Laura Letinsky is a master at having it both ways. She photographs messes that are exquisitely tidy. She uses white like a color. She presents endings in a moment when they are still new, still vibrating with just spent energy. She captures objects as images and images as objects. She makes decay look gorgeous.
Letinsky is known for her artfully arranged still life photographs of empty ice cream bowls, half-eaten and over-ripened cantaloupes, and slumping party balloons. Over the last decade, she has chronicled the moments after the party, after the sumptuous meal, after all the ice has melted and all the guests have gone home. With the eye of a commercial art director, her photographs are as fastidiously orchestrated as those you might find in a Martha Stewart catalogue. Similar, that is, if the Grande Dame of country house finery employed petit bourgeois entertaining as a metaphor for loss, mortality, and the tragic promise of unattainable perfection, as Letinsky does.

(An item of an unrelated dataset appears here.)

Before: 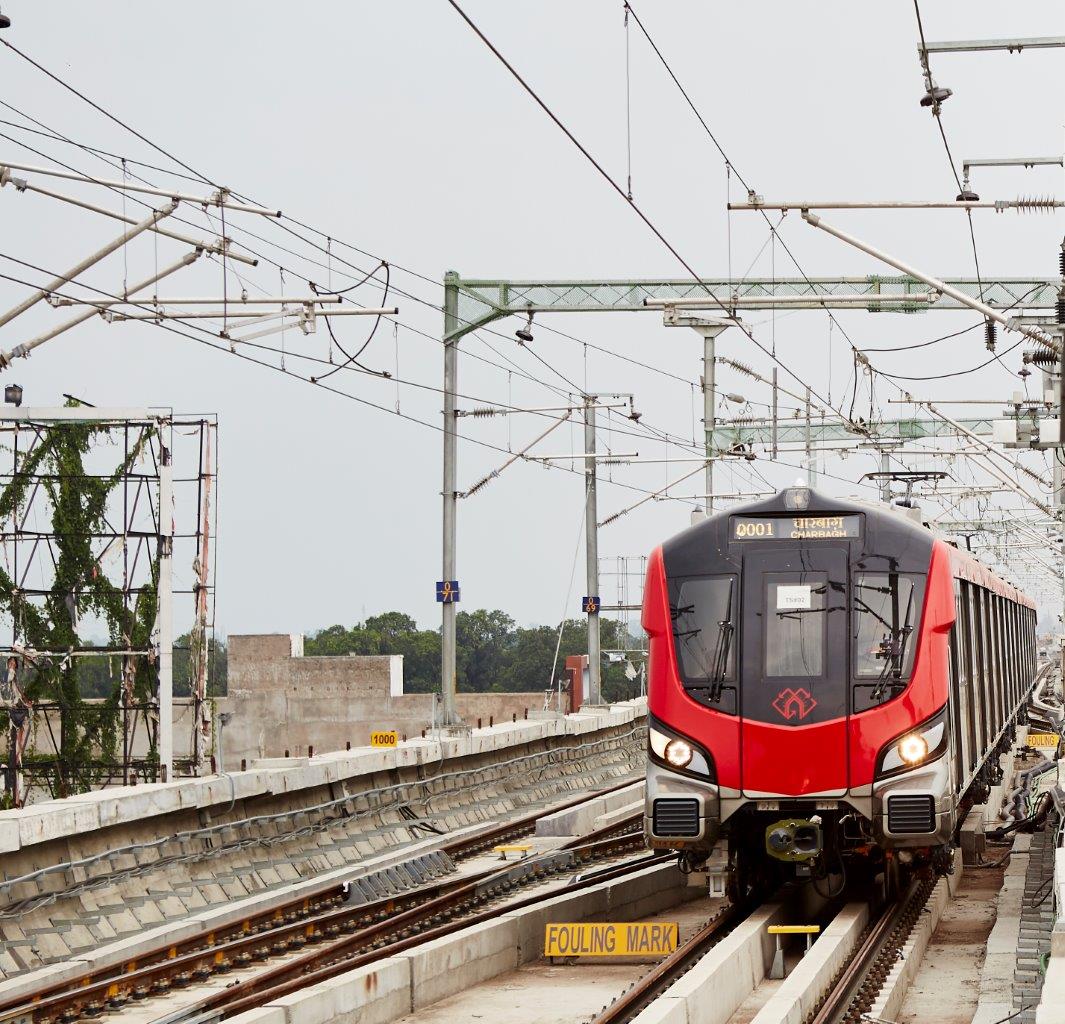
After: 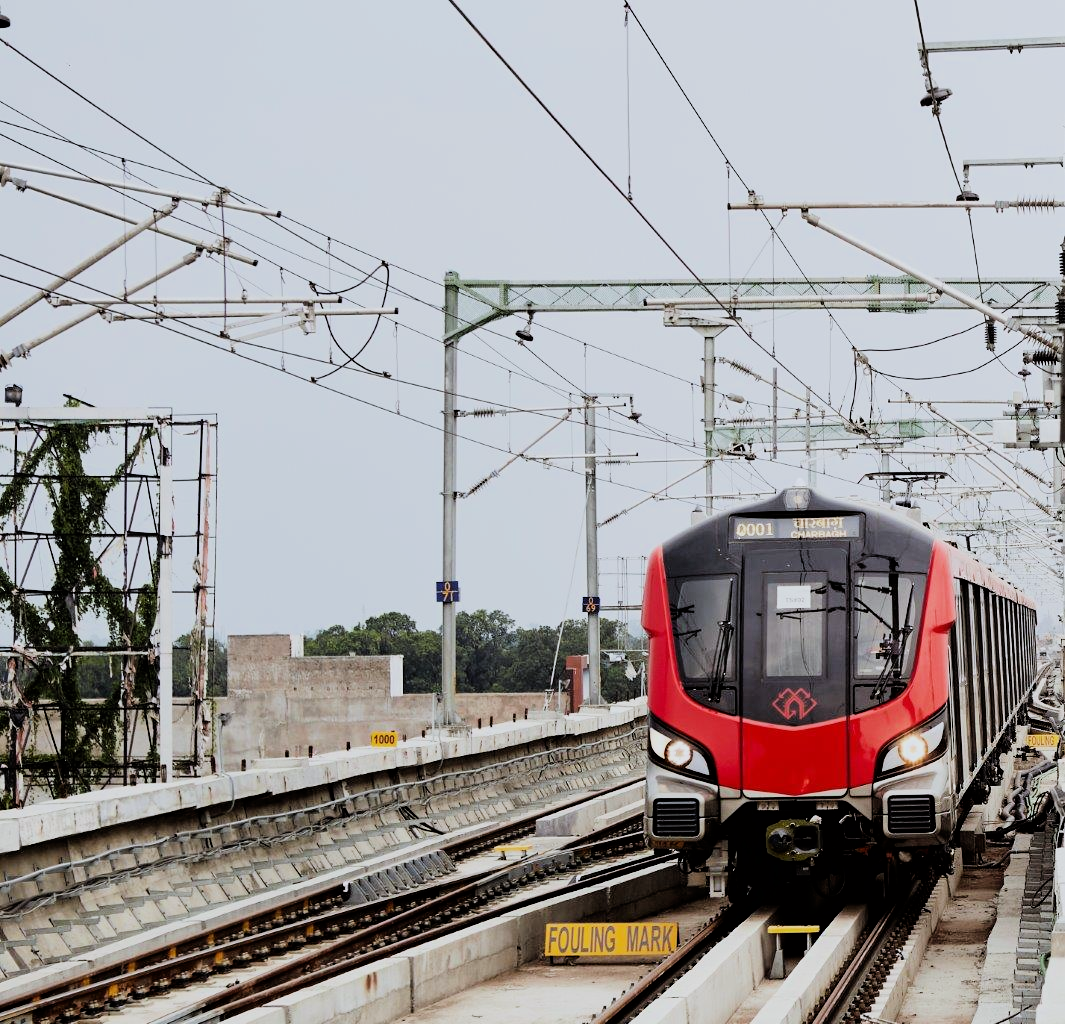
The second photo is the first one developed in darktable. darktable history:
filmic rgb: black relative exposure -5 EV, hardness 2.88, contrast 1.3
white balance: red 0.967, blue 1.049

At Museum of Contemporary Art Chicago, Laura Letinsky’s self-titled exhibition “Laura Letinsky” consists of large-scale still life photographs from her series Ill Form and Void Full and expands upon her exploration of earlier themes by incorporating collage elements into her tableaus. Decaying food items, wilting flowers, and dirty silverware are arranged next to magazine images of fresh fruit and sparkling serving dishes in order to create a poetic effect that complicates viewers’ perception of what is on display.
Within the reality of these photographs there is the constant question of which elements are authentic and which elements are mediated; what is an actual object and what is actually an image of an object? A lime rind twisting through Untitled #3 (2010) appears to be a paper cut out. But it also casts a shadow. The paper is an object in space with an image printed on it. The lime rind – as well as the ripe cantaloupe and candy dish also featured in the piece – is an idealized depiction of an every day object. It’s also an idea pertaining to decoration, one that casts a shadow on our desires as consumers and on our notions of what to strive for as members of an image conscious society, but only exists in print.

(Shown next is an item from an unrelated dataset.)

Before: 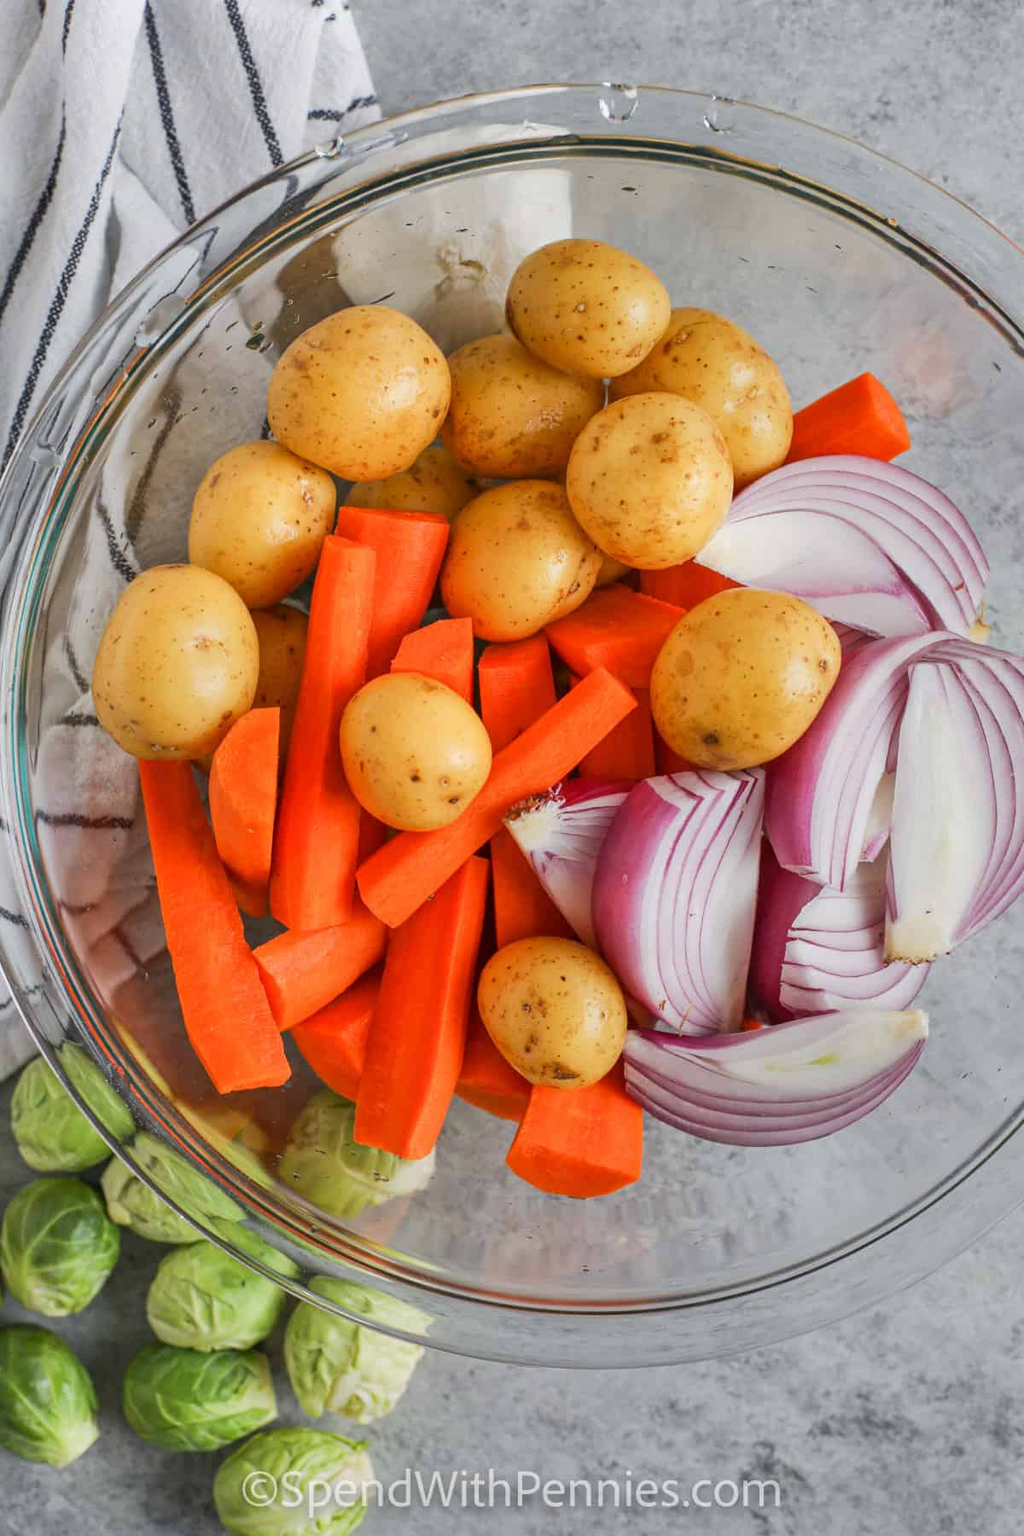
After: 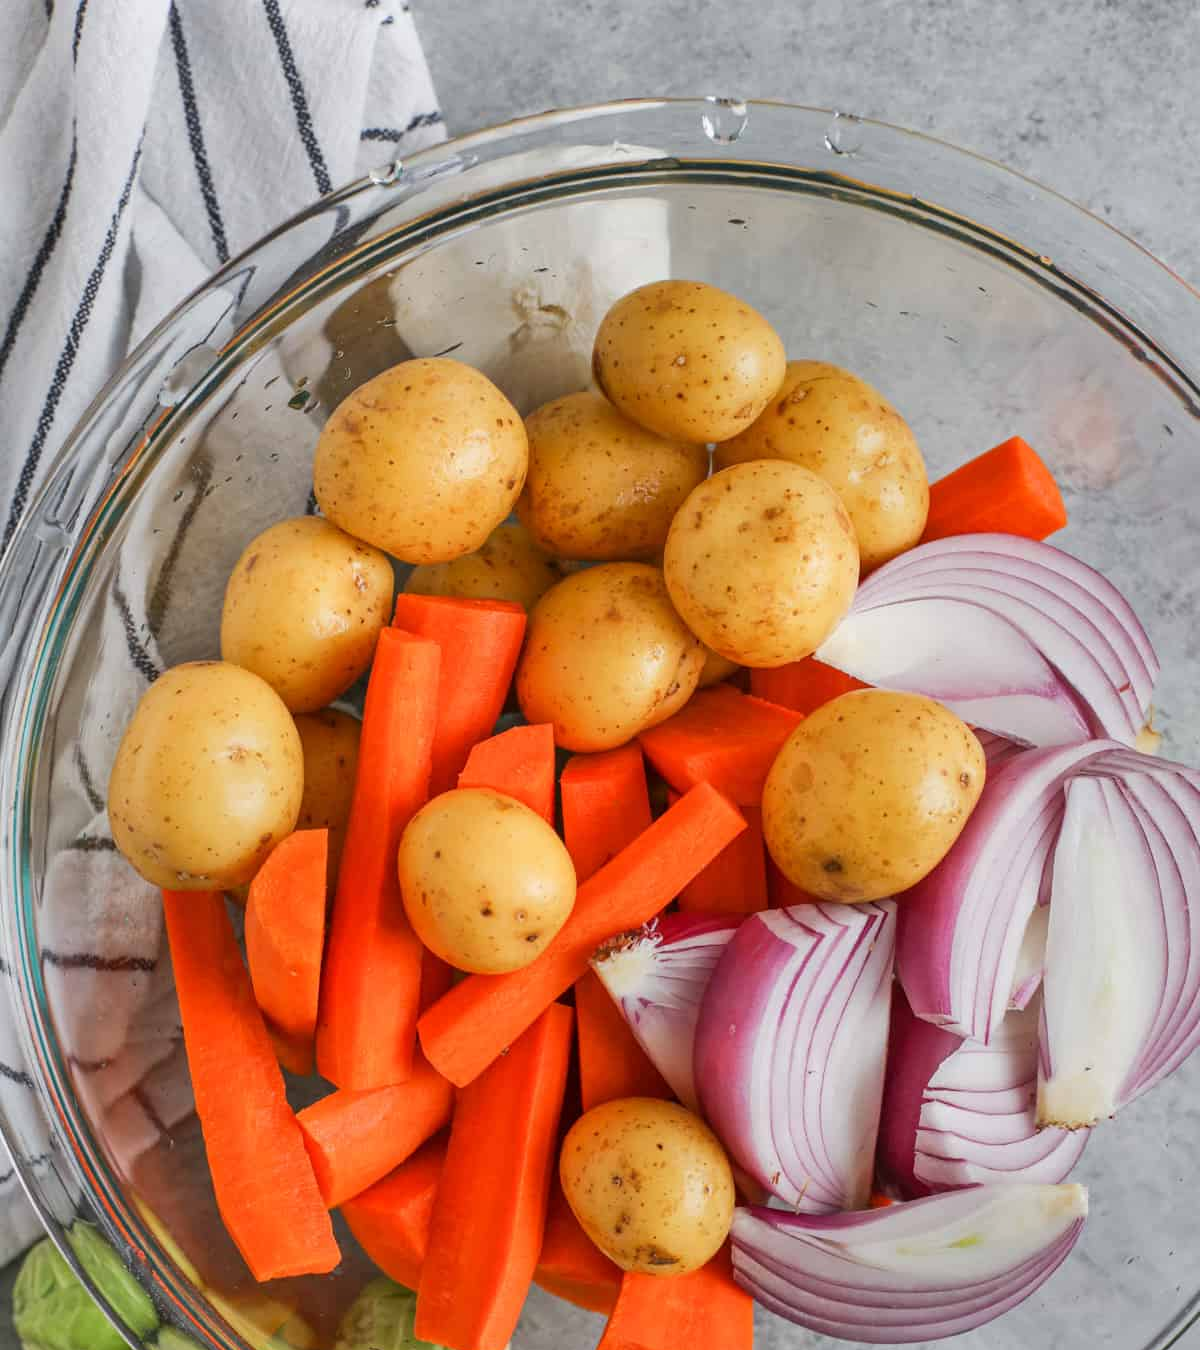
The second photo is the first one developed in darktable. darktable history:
crop: bottom 24.988%
tone equalizer: on, module defaults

These collage elements cover just a fraction of Letinksy’s pictures. Layers of white surfaces take up most of the space within the photographs. Untitled #14 (2010-2011) uses a white platform on a white floor next to a white wall partially covered by a white piece of paper that serves more as a collage element than a backdrop. Letinsky pushes this study of white to almost dizzying effect in Untitled #34 (2011) by including a clear plastic bag, flower pedals, an over grown white onion, and a white piece of paper featuring a roughly cut silhouette of a flower and vase. The subtle interplay between these surfaces, images, and objects creates a delicate range of white, off-white, and gray gradations that reminds us that in life there is no pure value of white. It’s another unobtainable ideal.
The nuance within the white echoes the constructed quality of the collages and also adds to the overall sense of delicacy to the compositions, which is emphasized in myriad different ways throughout the show. The paper elements have a tangible quality of thinness to them. Food items often look precariously near or beyond their shelf lives as the shriveling grapes do in Untitled #14 (2010-2011). Collage items in Untitled #19 (2011) teeter dangerously near the edge of a sloped platform. Even the natural light quality used throughout the photographs seems to suggest that, were the picture taken a moment later, the fineness of the end result may have been lost.

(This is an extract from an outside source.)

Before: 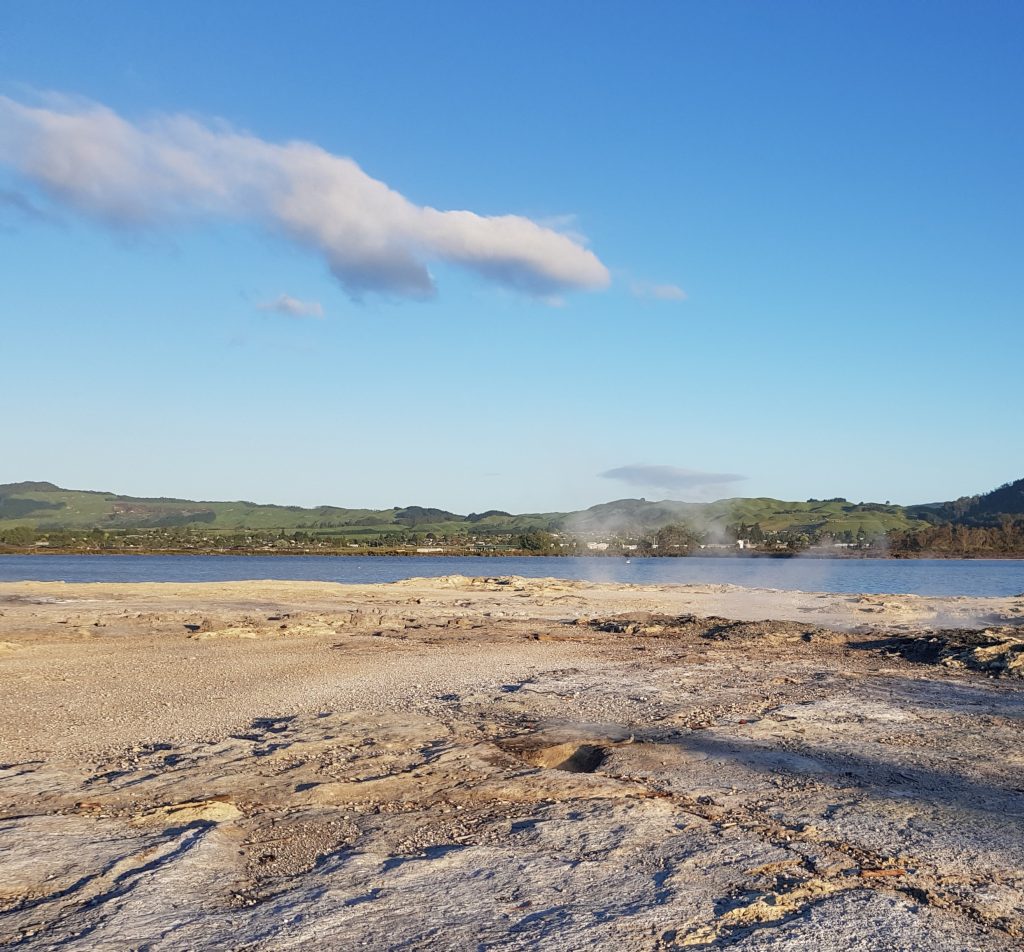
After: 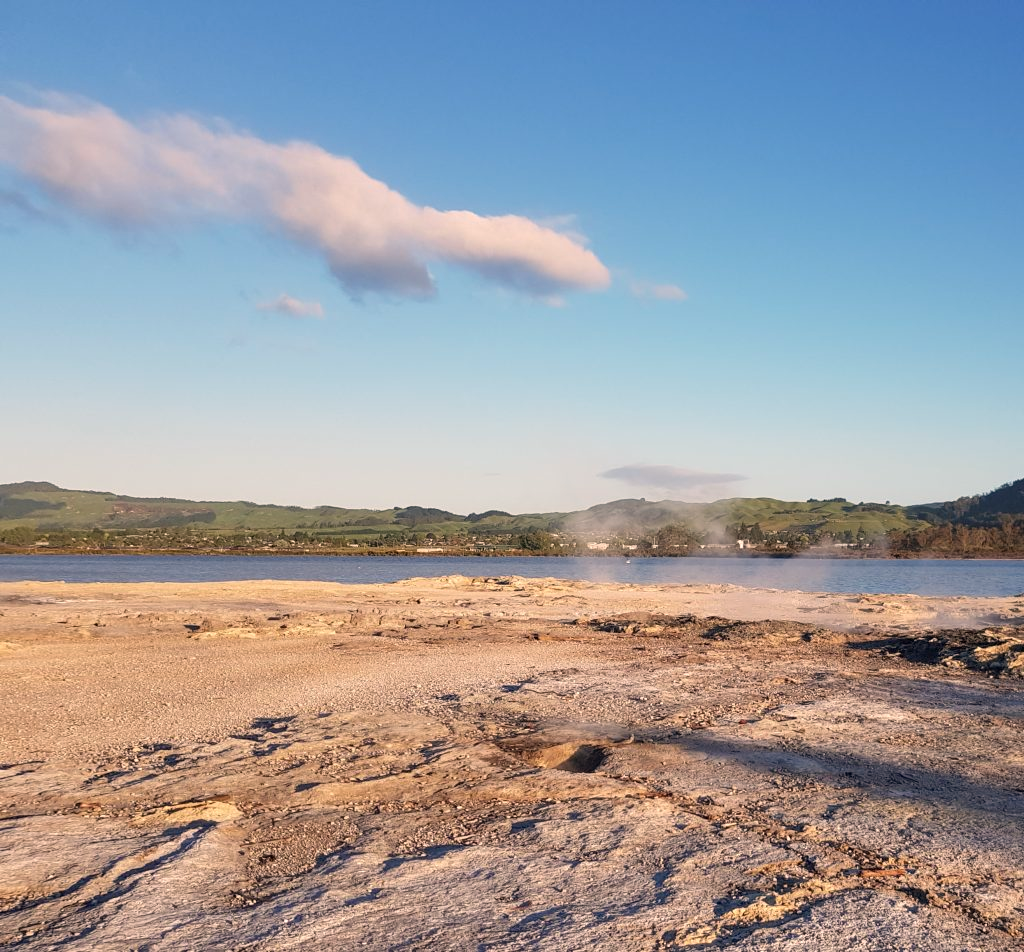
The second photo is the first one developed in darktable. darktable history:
white balance: red 1.127, blue 0.943
rotate and perspective: automatic cropping original format, crop left 0, crop top 0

This sense of fragility is nothing new to Letinsky’s work. The artist’s still life photos made prior to the inclusion of the collage elements contained this characteristic, but because she was photographing objects and not other images, there was a greater sense of urgency to the pictures. In her series Hardly More Than Ever, for example, Letinsky presented the after products – wilted flowers, segmented fruit, and dirty bowls – only moments after they had out lived their usefulness. The objects in these images were tenuously situated in a transitional process, carrying with them the remnants of their beginnings and forecasting their completed decay while encapsulating a total event or a full lifecycle in a single photographic instant. This work spoke to the rich temporal possibilities of photography.
In the new series, she is still playing with this notion of temporality by carefully selecting images and objects that convey a sense of potential and decay. But in photographing images – moments already frozen in time – the urgent materiality of the subject matter is replaced by conceptual distance. Loss, mortality, flux, unreachable ideals; these themes are still present, but at a slight remove that lends an academic quality to the show.
Letinsky is clearly pushing the boundaries of still life, as well as her own process of art making. And while I appreciate the materiality and dynamism of the artist’s earlier work more than the conceptual gamesmanship of what is on display at the M.C.A., the show is incredibly rich. It’s always exciting to see a gifted artist work through new questions, and arriving at such pleasing results.
Laura Letinsky will be on view at Museum of Contemporary Art Chicago through April 17, 2012.